Arılar gibi kelebekler de renklere karşı doğuşsal bir eğilim sergilemektedirler (Weiss, 1997; Kelber, 1999; Kinoshita vd., 1999). Weiss (1997) Battus philenor’un sarı, daha az miktarda da mavi ve mor renge doğuşsal bir tercihi olduğunu göstermiştir. Papilio xuthus kelebeklerinde de dişi bireylerde sarı ya da kırmızı renkler doğuşsal olarak tercih edilmektedir (Kinoshita vd., 1999). Renkli görme deneylerinde de Papilio kelebeklerinin en hızlı öğrendikleri renkler bunlardır.

Uyaranlar arasında ayırım yapılması istenilen bir deney öncesinde test edilecek olan hayvanların eğitiminde kullanılan yöntemlerin problemin çözümünde hangi stratejinin kullanılacağını belirlemede önemli bir rol oynadığı gösterilmiştir (Backhaus vd., 1987; Dyer ve Chittka, 2004a,b,c; Giurfa, 2004). Tekli (absolute) ve ikili (differential) eğitim prosedürleri kullanıldığında uyaranların işlenmesi ve öğrenilmeleri konusunda ortaya çıkan farklılıklar bu durumu çok açık bir şekilde göstermektedir. Tekli şartlandırmada denek hayvan tek bir uyarana besin ödüllü (+) ilişkilendirme şeklinde eğitilir. Ayırımsal şartlandırmada ise hayvan besin ödüllü bir uyaranı (+) ödülsüz bir uyarandan (-) ayırt etme yönünde eğitilir. Tekli şartlandırma prosedürü yalnızca bir uyaranın (+) özelliklerinin öğrenilmesini gerektirirken ayırımsal prosedür hem ödüllü hem de ödülsüz uyaranların özelliklerinin öğrenilmesini gerektirmektedir (bkz. Aksoy, 2007).

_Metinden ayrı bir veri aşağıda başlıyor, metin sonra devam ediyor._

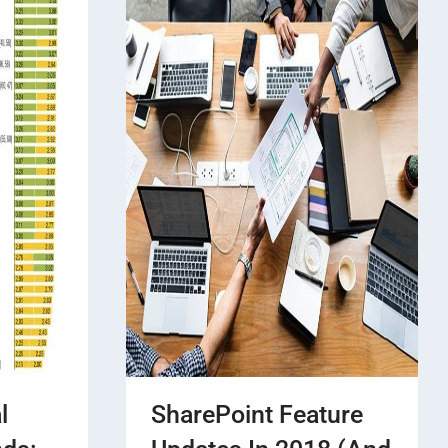
l
SharePoint Feature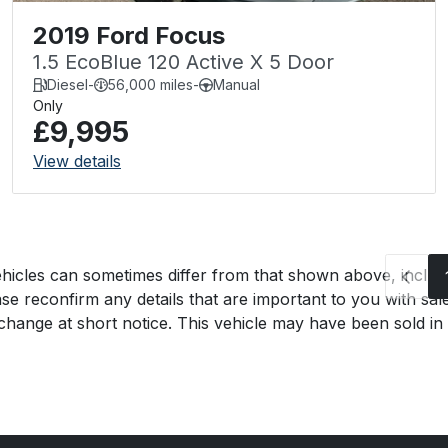
2019 Ford Focus
1.5 EcoBlue 120 Active X 5 Door
Diesel
-
56,000 miles
-
Manual
Only
£9,995
View details
hicles can sometimes differ from that shown above, includin
se reconfirm any details that are important to you with sal
o change at short notice. This vehicle may have been sold in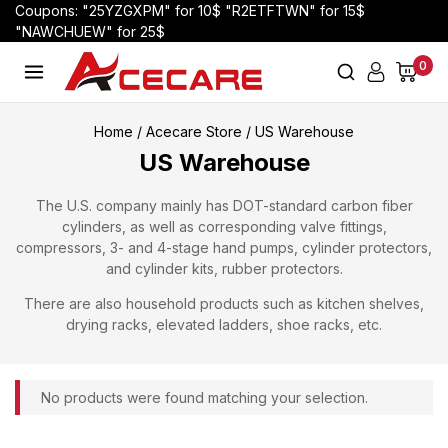
Coupons: "25YZGXPM" for 10$ "R2ETFTWN" for 15$
"NAWCHUEW" for 25$
0
Home
/
Acecare Store
/
US Warehouse
US Warehouse
The U.S. company mainly has DOT-standard carbon fiber
cylinders, as well as corresponding valve fittings,
compressors, 3- and 4-stage hand pumps, cylinder protectors,
and cylinder kits, rubber protectors.
There are also household products such as kitchen shelves,
drying racks, elevated ladders, shoe racks, etc.
No products were found matching your selection.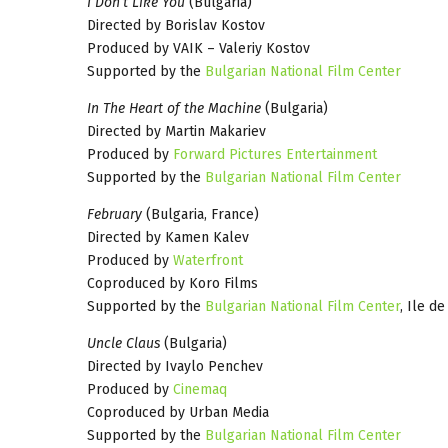
I Don’t Like You
(Bulgaria)
Directed by Borislav Kostov
Produced by VAIK – Valeriy Kostov
Supported by the
Bulgarian National Film Center
In The Heart of the Machine
(Bulgaria)
Directed by Martin Makariev
Produced by
Forward Pictures Entertainment
Supported by the
Bulgarian National Film Center
February
(Bulgaria, France)
Directed by Kamen Kalev
Produced by
Waterfront
Coproduced by Koro Films
Supported by the
Bulgarian National Film Center
, Ile d
Uncle Claus
(Bulgaria)
Directed by Ivaylo Penchev
Produced by
Cinemaq
Coproduced by Urban Media
Supported by the
Bulgarian National Film Center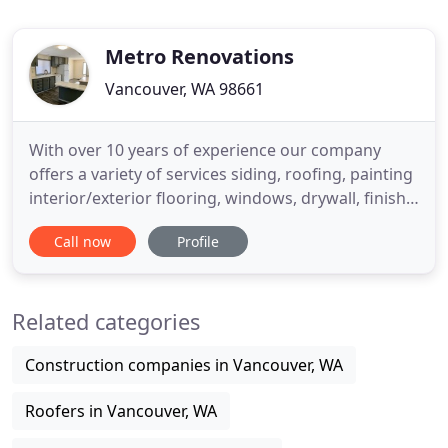
Metro Renovations
Vancouver, WA 98661
With over 10 years of experience our company
offers a variety of services siding, roofing, painting
interior/exterior flooring, windows, drywall, finish
work, doors installation and tile. Customer
Call now
Profile
satisfaction is our priority. We have a team that
works safety and professionally in each project we
deliver. We are licensed, bonded, and insured. We
Related categories
provide
Construction companies in Vancouver, WA
Roofers in Vancouver, WA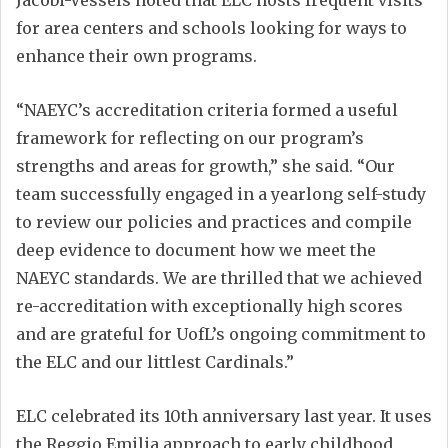
for area centers and schools looking for ways to
enhance their own programs.
“NAEYC’s accreditation criteria formed a useful
framework for reflecting on our program’s
strengths and areas for growth,” she said. “Our
team successfully engaged in a yearlong self-study
to review our policies and practices and compile
deep evidence to document how we meet the
NAEYC standards. We are thrilled that we achieved
re-accreditation with exceptionally high scores
and are grateful for UofL’s ongoing commitment to
the ELC and our littlest Cardinals.”
ELC celebrated its 10th anniversary last year. It uses
the Reggio Emilia approach to early childhood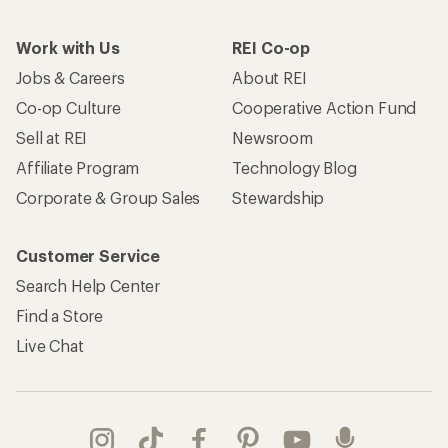
Work with Us
REI Co-op
Jobs & Careers
About REI
Co-op Culture
Cooperative Action Fund
Sell at REI
Newsroom
Affiliate Program
Technology Blog
Corporate & Group Sales
Stewardship
Customer Service
Search Help Center
Find a Store
Live Chat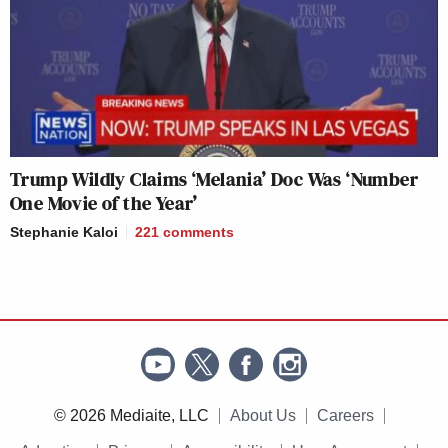
Trump Wildly Claims ‘Melania’ Doc Was ‘Number
One Movie of the Year’
Stephanie Kaloi
221
comments
© 2026 Mediaite, LLC
About Us
Careers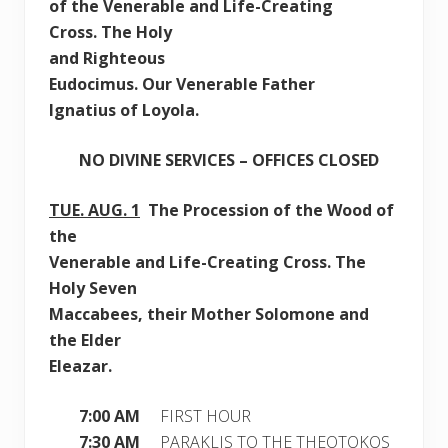
of
the Venerable and Life-Creating
Cross.
The Holy
and Righteous
Eudocimus. Our Venerable Father
Ignatius of Loyola.
NO DIVINE SERVICES – OFFICES CLOSED
TUE.
AUG. 1
The Procession of the Wood of
the
Venerable and Life-Creating Cross. The
Holy Seven
Maccabees, their Mother Solomone and
the Elder
Eleazar.
7:00 AM
FIRST HOUR
7:30 AM
PARAKLIS TO THE THEOTOKOS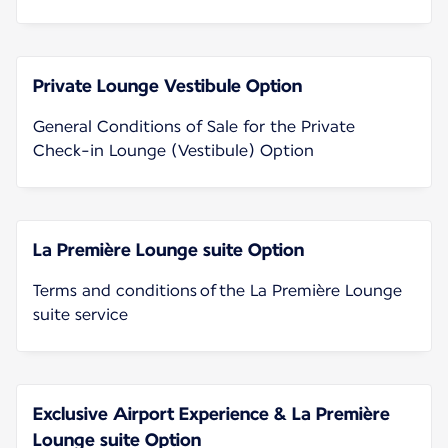
Private Lounge Vestibule Option
General Conditions of Sale for the Private
Check-in Lounge (Vestibule) Option
La Première Lounge suite Option
Terms and conditions of the La Première Lounge
suite service
Exclusive Airport Experience & La Première
Lounge suite Option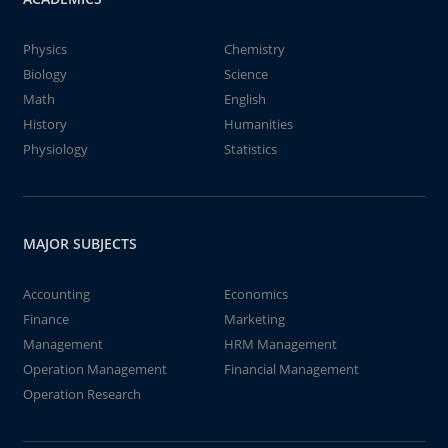
Physics
Chemistry
Biology
Science
Math
English
History
Humanities
Physiology
Statistics
MAJOR SUBJECTS
Accounting
Economics
Finance
Marketing
Management
HRM Management
Operation Management
Financial Management
Operation Research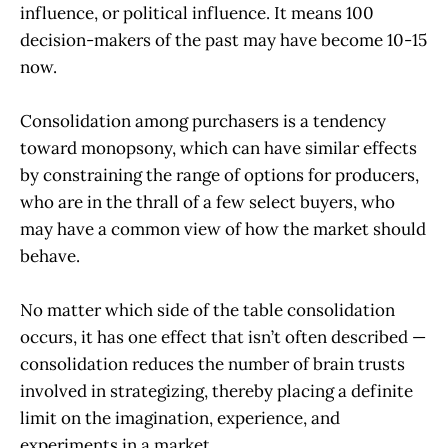
influence, or political influence. It means 100
decision-makers of the past may have become 10-15
now.
Consolidation among purchasers is a tendency
toward monopsony, which can have similar effects
by constraining the range of options for producers,
who are in the thrall of a few select buyers, who
may have a common view of how the market should
behave.
No matter which side of the table consolidation
occurs, it has one effect that isn’t often described —
consolidation reduces the number of brain trusts
involved in strategizing, thereby placing a definite
limit on the imagination, experience, and
experiments in a market.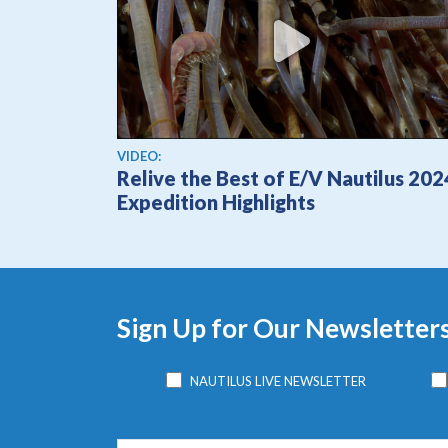
View video
VIDEO:
Relive the Best of E/V Nautilus 202
Expedition Highlights
Sign Up for Our Newsletter
NAUTILUS LIVE NEWSLETTER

Renkli görme ile ilgili önemli olan konulardan bir tanesi hayvanların renkleri doğada farklı spektral içeriğe sahip aydınlanma koşulları altında nasıl görebildikleri sorusunun yanıtlanmasıdır. Gün içinde yaşanan bu spektral değişimler objelerden ve/veya yüzeylerden yansıyan ışığın spektral içeriğinde de büyük değişimlere neden olabilmektedir (Werner vd., 1988). İnsan gözü meydana gelen bu değişimle baş edebilmektedir. Diğer bir ifade ile insan sarı bir renk uyaranını beyaz ışık altında da mavi ışık altında da tanıyıp ayırt edebilmektedir. Renk değişmezliği (colour constancy) olarak adlandırılan bu bu duysal kapasitenin bal arıları (Werner vd., 1988) ve kelebekler (Kinoshita ve Arikawa, 2000; Balkenius ve Kelber, 2004) tarafından da kullanıldığı tespit edilmiştir. Kinoshita ve Arikawa (2000) sarı ve kırmızı renge eğitilen Papilio xuthus kelebeklerinin hem beyaz ışık altında hem de farklı illuminasyon koşullarında uyaranların seçimi konusunda benzer davrandığını göstermişlerdir. Benzer şekilde Macroglossum stellatarum türü kelebekler de bu kapasiteye sahiptirler (Balkenius ve Kelber, 2004). M. stellatarum diurnal bir türdür, ancak Balkenius ve Kelber bu özelliğin sadece diurnal olan türlerde değil aynı zamanda Dielephia elpenor gibi nokturnal türlerde de var olduğunu göstermişlerdir.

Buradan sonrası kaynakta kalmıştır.